# Understand actual insurance cost and coverage



## MiataDriver (Aug 9, 2018)

Folks, 

Wanted to reach out for some feedback & thoughts around auto insurance coverage. We think TNC insurance is being wildly overpriced in many places & the distribution of the cost of the risks is not equitable - that is the riskier profiles are paying more for it & thereby most of us get overcharged on insurance premiums.

We are conducting a study to compare actual insurance costs for Uber/Lyft drivers vs their actual risk exposure.
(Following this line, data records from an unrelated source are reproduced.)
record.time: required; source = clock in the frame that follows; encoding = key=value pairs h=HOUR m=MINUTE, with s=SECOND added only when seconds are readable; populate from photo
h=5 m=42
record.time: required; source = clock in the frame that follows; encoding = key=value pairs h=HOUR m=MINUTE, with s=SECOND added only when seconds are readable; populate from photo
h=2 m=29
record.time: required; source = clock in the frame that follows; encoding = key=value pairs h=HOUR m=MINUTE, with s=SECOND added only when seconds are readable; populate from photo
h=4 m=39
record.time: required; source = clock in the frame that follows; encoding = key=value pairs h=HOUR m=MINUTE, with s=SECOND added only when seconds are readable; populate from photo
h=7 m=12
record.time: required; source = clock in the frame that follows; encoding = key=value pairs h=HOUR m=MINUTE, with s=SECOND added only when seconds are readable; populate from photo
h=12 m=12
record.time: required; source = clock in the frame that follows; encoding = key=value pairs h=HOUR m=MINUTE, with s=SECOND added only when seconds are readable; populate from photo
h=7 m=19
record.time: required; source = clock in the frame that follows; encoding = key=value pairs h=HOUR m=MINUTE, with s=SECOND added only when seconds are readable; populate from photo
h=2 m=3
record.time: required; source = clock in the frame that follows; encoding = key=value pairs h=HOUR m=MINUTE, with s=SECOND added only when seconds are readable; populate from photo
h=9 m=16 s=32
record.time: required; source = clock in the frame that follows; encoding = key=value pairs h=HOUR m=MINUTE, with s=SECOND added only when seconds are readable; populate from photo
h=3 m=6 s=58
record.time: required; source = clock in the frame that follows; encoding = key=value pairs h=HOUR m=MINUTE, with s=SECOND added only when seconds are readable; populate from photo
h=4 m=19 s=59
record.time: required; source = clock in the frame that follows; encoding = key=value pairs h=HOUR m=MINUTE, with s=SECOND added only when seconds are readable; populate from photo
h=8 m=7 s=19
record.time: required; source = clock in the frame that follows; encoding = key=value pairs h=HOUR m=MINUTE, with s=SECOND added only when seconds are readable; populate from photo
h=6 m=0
Our understanding of risk is the most comprehensive - we are using actual accident data, accident locations, geolocations, real-time traffic conditions, routes, weather conditions - to accurately understand the risk exposure for every driver in realtime.

The purpose of the study is : 

1) Inform drivers - what is the fair price insurance premium for a particular, so we can compare - how well the auto insurance industry is charging the drivers.

2) Suggest optimum coverage level for each driver based on their accident risk & assets/cash flow.

Curious if this study be interesting to you guys ? Would you be interested in testing the application & understanding your fair price auto insurance premium ?

Thanks


----------



## Uber Dog (Aug 17, 2018)

quick answer - uber sucks big time

runaway now while you can

insurance is fake

no rental car

no lost wages

lost more money than any company in us history


----------